**RECORDED INFORMATION:**
************
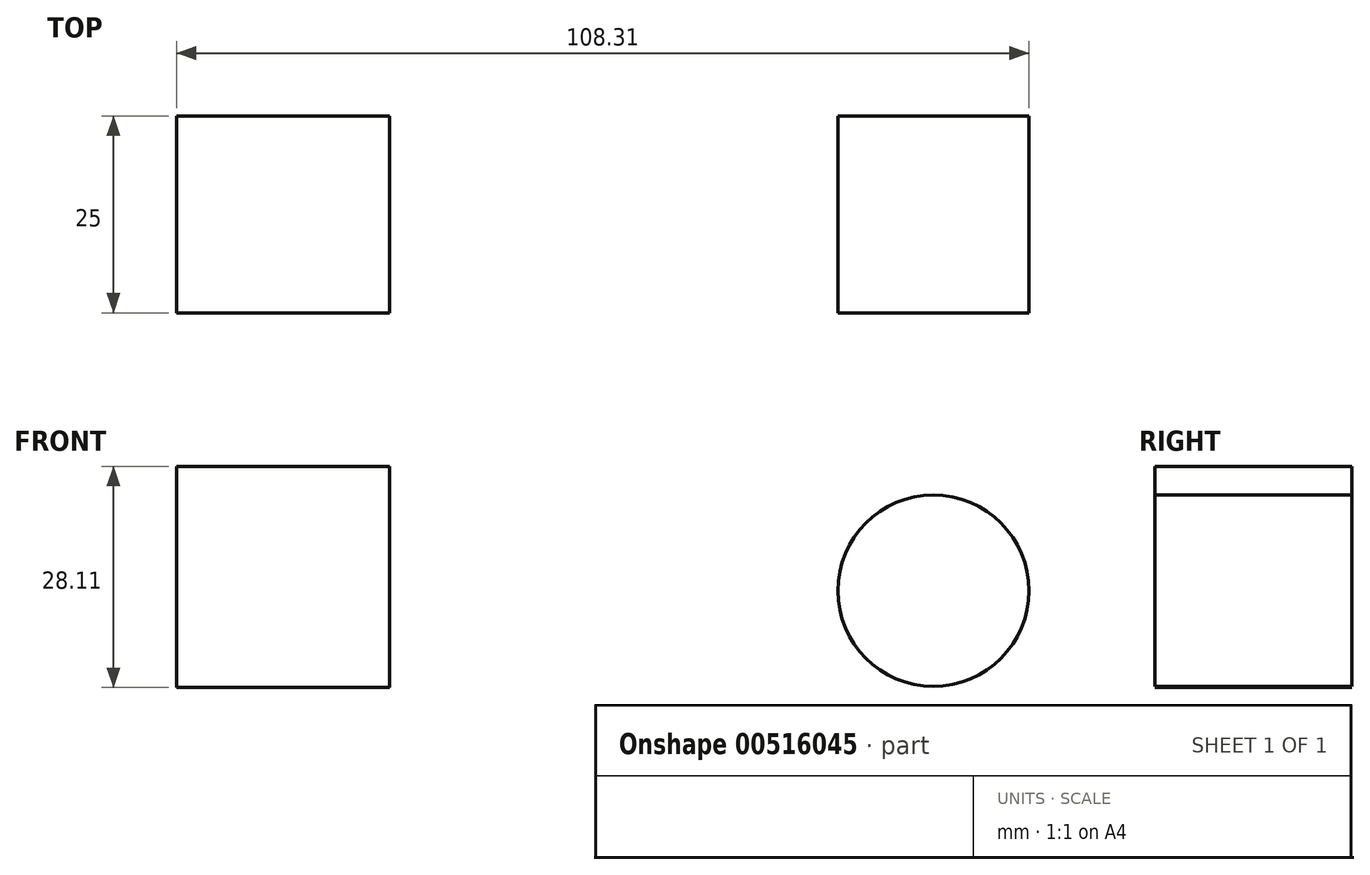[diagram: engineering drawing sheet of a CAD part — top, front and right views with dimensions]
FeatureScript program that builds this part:
annotation { "Feature Type Name" : "Feature", "Feature Type Description" : "" }
export const myFeature = defineFeature(function(context is Context, id is Id, definition is map)
    precondition{}
    {
        {
            var Q0;
            Q0=qCreatedBy(makeId("Front.planeOp"),FACE);
            var sketch = newSketch(context, id + "F0", { "sketchPlane" : qUnion([Q0])});
            skLineSegment(sketch, "E0.bottom", {"start": v(-46.2, 53.1) * mm, "end": v(-19.1, 53.1) * mm});
            skLineSegment(sketch, "E0.top", {"start": v(-46.2, 25) * mm, "end": v(-19.1, 25) * mm});
            skLineSegment(sketch, "E0.left", {"start": v(-46.2, 53.1) * mm, "end": v(-46.2, 25) * mm});
            skLineSegment(sketch, "E0.right", {"start": v(-19.1, 53.1) * mm, "end": v(-19.1, 25) * mm});
            skCircle(sketch, "E1", {"center": v(49.97, 37.29) * mm, "radius": 12.14 * mm});
            skSolve(sketch);
        }
        {
            var Q0;
            Q0 = qSketchRegion(id + "F0", true);
            extrude(context, id + "F1", {"entities" : qUnion([Q0]), "depth" : 25 * mm, "offsetDistance" : 25 * mm});
        }
        {
            var Q0;
            Q0 = qSketchRegion(id + "F0", true);
            extrude(context, id + "F2", {"entities" : qUnion([Q0]), "depth" : 25 * mm, "offsetDistance" : 25 * mm});
        }
    });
************
**WHAT TO PRODUCE:** Rewrite all the rows with "offsetDistance" changed to "startOffset" and everything else left as it is. Leave the pictures out of your answer.

**COMPLETE ANSWER:**
[diagram: engineering drawing sheet of a CAD part — top, front and right views with dimensions]
FeatureScript program that builds this part:
annotation { "Feature Type Name" : "Feature", "Feature Type Description" : "" }
export const myFeature = defineFeature(function(context is Context, id is Id, definition is map)
    precondition{}
    {
        {
            var Q0;
            Q0=qCreatedBy(makeId("Front.planeOp"),FACE);
            var sketch = newSketch(context, id + "F0", { "sketchPlane" : qUnion([Q0])});
            skLineSegment(sketch, "E0.bottom", {"start": v(-46.2, 53.1) * mm, "end": v(-19.1, 53.1) * mm});
            skLineSegment(sketch, "E0.top", {"start": v(-46.2, 25) * mm, "end": v(-19.1, 25) * mm});
            skLineSegment(sketch, "E0.left", {"start": v(-46.2, 53.1) * mm, "end": v(-46.2, 25) * mm});
            skLineSegment(sketch, "E0.right", {"start": v(-19.1, 53.1) * mm, "end": v(-19.1, 25) * mm});
            skCircle(sketch, "E1", {"center": v(49.97, 37.29) * mm, "radius": 12.14 * mm});
            skSolve(sketch);
        }
        {
            var Q0;
            Q0 = qSketchRegion(id + "F0", true);
            extrude(context, id + "F1", {"entities" : qUnion([Q0]), "depth" : 25 * mm, "startOffset" : 25 * mm});
        }
        {
            var Q0;
            Q0 = qSketchRegion(id + "F0", true);
            extrude(context, id + "F2", {"entities" : qUnion([Q0]), "depth" : 25 * mm, "startOffset" : 25 * mm});
        }
    });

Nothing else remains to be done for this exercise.